When the Paşa arrived, he made promises to Saint Constantine of great wealth and high honours if he would come back to Islâm and renounce Christ. Of course, Constantine refused, and affirmed once again his commitment to Christ and to the Faith he had learned at the house of the Metropolitan. The affronted Paşa ordered that Saint Constantine be subjected to falaka: a torture technique of foot-whipping which is still used as a corporal punishment in modern Turkey. When this failed to produce any result, Saint Constantine being as adamant as before, the Paşa handed him over to a ‘specialist’ executioner for additional tortures. Despite the incredible suffering he endured, even these tortures failed to work on Saint Constantine, who remained steadfast in the Faith.
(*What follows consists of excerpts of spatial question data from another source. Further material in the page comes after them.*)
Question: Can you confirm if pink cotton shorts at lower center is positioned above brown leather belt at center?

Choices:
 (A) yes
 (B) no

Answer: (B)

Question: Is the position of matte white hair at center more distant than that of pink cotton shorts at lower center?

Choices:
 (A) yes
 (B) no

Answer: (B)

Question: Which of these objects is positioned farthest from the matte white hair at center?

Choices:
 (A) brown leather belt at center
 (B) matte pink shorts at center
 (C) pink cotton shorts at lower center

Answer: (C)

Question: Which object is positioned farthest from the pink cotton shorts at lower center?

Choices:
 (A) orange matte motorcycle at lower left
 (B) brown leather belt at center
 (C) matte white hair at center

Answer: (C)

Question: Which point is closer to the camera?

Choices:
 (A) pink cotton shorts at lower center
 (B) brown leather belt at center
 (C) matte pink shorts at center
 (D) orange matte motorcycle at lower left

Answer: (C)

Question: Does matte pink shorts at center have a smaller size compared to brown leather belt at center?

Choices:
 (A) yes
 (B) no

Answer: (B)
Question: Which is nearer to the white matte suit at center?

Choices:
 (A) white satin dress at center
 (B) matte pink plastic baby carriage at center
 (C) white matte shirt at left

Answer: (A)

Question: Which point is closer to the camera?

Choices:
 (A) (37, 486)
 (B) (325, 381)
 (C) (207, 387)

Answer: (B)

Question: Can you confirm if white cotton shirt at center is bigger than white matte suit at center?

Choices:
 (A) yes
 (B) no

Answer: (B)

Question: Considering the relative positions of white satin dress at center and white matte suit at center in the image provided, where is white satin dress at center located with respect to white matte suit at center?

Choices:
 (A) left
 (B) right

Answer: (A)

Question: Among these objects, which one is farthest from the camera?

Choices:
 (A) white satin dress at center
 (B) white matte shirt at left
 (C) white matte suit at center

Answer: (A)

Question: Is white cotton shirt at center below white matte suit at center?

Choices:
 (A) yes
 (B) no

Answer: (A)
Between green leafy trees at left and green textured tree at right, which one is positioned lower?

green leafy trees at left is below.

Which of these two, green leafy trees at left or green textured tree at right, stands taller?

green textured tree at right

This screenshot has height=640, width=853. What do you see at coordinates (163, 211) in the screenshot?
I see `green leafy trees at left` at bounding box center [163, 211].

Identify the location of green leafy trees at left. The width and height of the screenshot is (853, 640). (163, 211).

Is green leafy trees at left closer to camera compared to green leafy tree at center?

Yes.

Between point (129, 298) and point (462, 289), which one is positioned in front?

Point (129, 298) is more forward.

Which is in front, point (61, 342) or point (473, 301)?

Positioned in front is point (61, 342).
The Paşa then sent Constantine – the workings of God are ironic – to Istanbul for sentencing, and while awaiting sentence he was subjected to penal servitude, confinement, and further falaka and other tortures. A priest of the Church in Constantinople, having heard about the young Turk who was under suspicion of being a Christian, came to visit him. He told Constantine that the Christians of the city would offer ransom and pay the guards a bribe to buy his freedom. However, Saint Constantine told the priest that he did not want to place such a burden upon his brother and sister Christians in Constantinople, and besides, that he was prepared to be martyred, the Holy Mother of God having herself appeared to him and told him of his impending execution. The following day the judge in Istanbul handed down the sentence to the apostate: death by hanging. The New Martyr of the Lord was hanged on the second of June (according to the Julian Calendar) of 1819. Holy New Martyr Constantine, confessor of the faith before the Ottomans, pray unto Christ our God that our souls may be saved!
Apolytikion to the New Martyr Constantine, Tone 4:

A light-bearer has risen in the Church of Christ,
The memory of your contest has filled her with light,
Seal of the martyrs, Glorious Constantine;
Release from deceit the offspring of Hagar
And richly illumine the souls of the faithful,
Those who celebrate your memory, ever-blessed one.